The study found that approximately 29% of occupations are likely to be automated by GenAI, contingent upon the implementation of necessary changes to work environments and practices. According to the study, GenAI is likely to have a profound impact on tasks typically characterized by repetitive and routine nature, such as those commonly found in traditional workplace settings.
The GenAI platform stands out in its ability to excel across the three core measures: theoretical knowledge, problem-solving skills, and physical job abilities, particularly impressing in theoretical understanding and closely following up with problem-solving prowess. Theoretical information received a perfect score of five from GenAI, owing to the intense training of Large Language Models (LLMs) on vast amounts of internet-sourced data, as well as their ability to leverage search engines.
The GPT-4 system demonstrated satisfactory skills in problem-solving. The AI system gave itself a self-assessment rating of 3 out of a possible score for its performance in 70 percent of the skills and tasks evaluated. In addition, it noted that for approximately 28 percent of these duties, there is potential for automation to replace human involvement. The AI system further acquired multiple 4 ratings, confidently asserting it could replace humans in performing 3% of tasks.
Artificial intelligence, specifically GenAI, is likely designed to seamlessly transition individuals between tasks and roles within an organization, primarily focusing on those that are heavily reliant on computer-based work. Researchers found that GenAI is likely to replace humans in more than 71% of software development roles, as described in job postings, with high accuracy.
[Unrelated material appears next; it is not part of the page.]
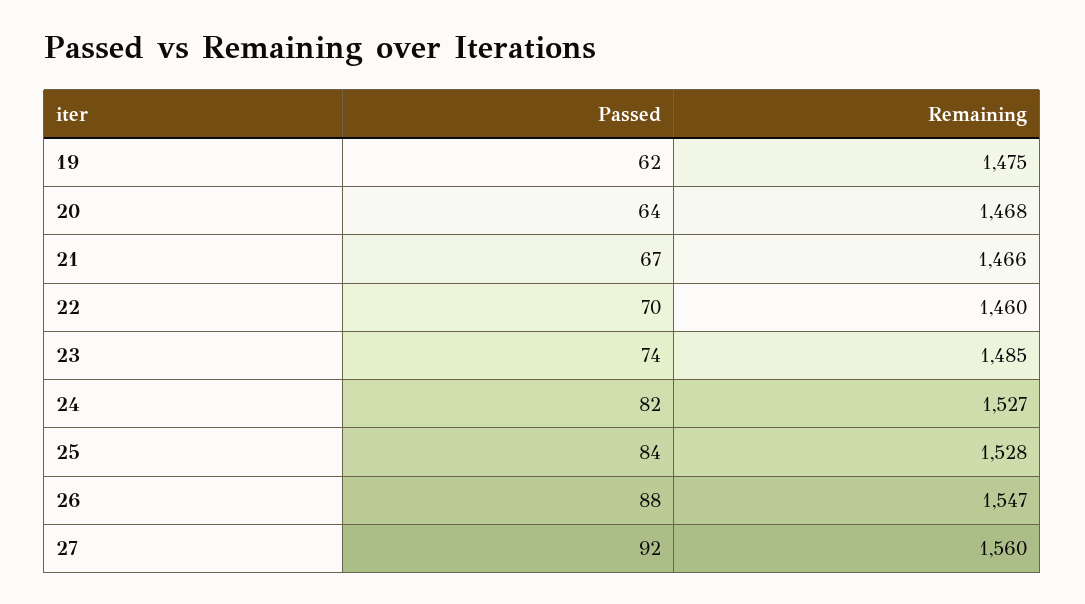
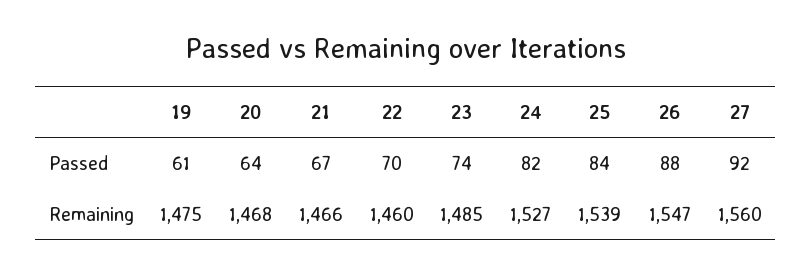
Passed, 19: 62 -> 61
Remaining, 25: 1528 -> 1539

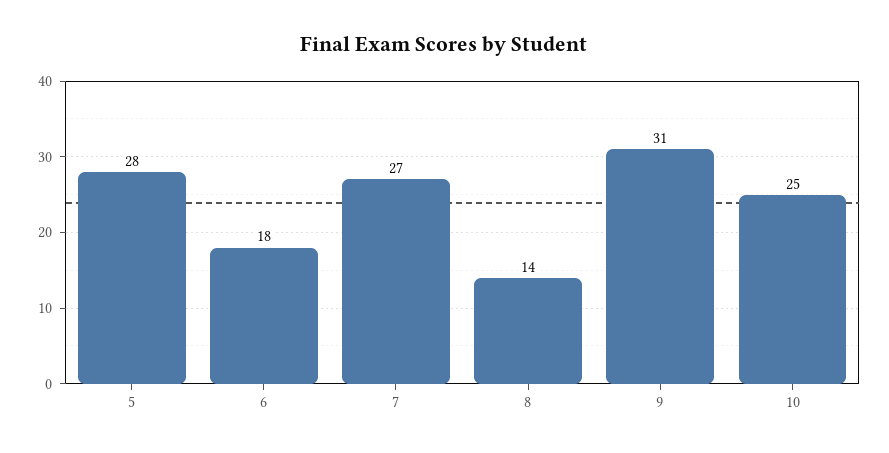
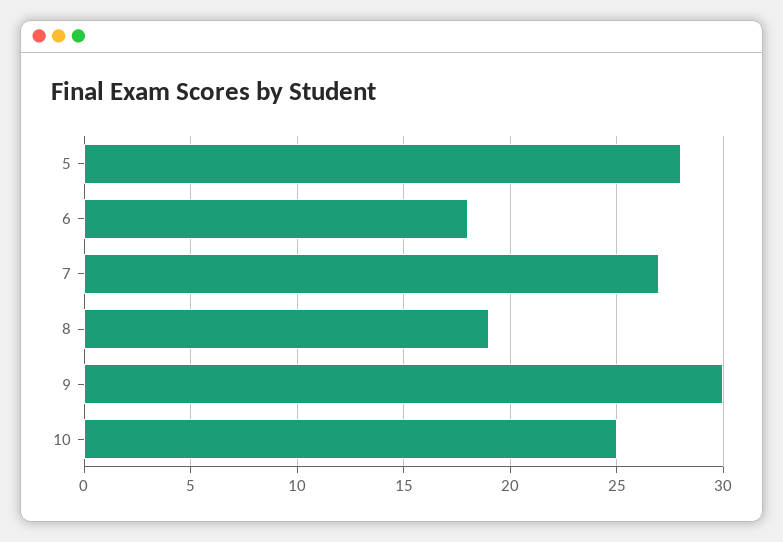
8: 14 -> 19
9: 31 -> 30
According to the report, GenAI had the potential to replace humans for nearly 80% of tasks typically performed in an average accounting job.
GenAI is significantly less likely to replace workers in jobs that demand creative problem-solving skills rather than solely theoretical knowledge. That’s a prime area where GenAI engineers and data scientists might want to concentrate their endeavors?
As AI capabilities evolve to tackle an array of tasks within diverse occupations, it is likely that the proportion of skills destined to be displaced in those roles will also increase?
Corporations can take steps to prepare themselves for the advent of General Artificial Intelligence (GenAI). In the realm of accounting, strategic investments in digital record-keeping and digitization can significantly enable a company’s seamless integration with GenAI.
By refining your interaction with GenAI, you may actually achieve superior results. As an example, an immediate free interpretation may be rendered differently by an LLM, potentially yielding distinct solutions each time it’s requested. To unlock the full potential of GenAI, writers must possess exceptional skills in both creative expression and technical expertise, as the authors emphasize.
By the end of the day, it is increasingly clear that GenAI will likely supplant at least some tasks currently performed by human workers, with significant variations by industry and location. While Certainly’s researchers acknowledge that GenAI may not supplant humans on a large scale in the near future, their analysis suggests that GenAI still requires human involvement to function effectively.
“As GenAI continues to evolve and master complex tasks, Hering and Rojas emphasize that individuals responsible for monitoring, verifying, and refining AI-generated outputs will not be redundant.”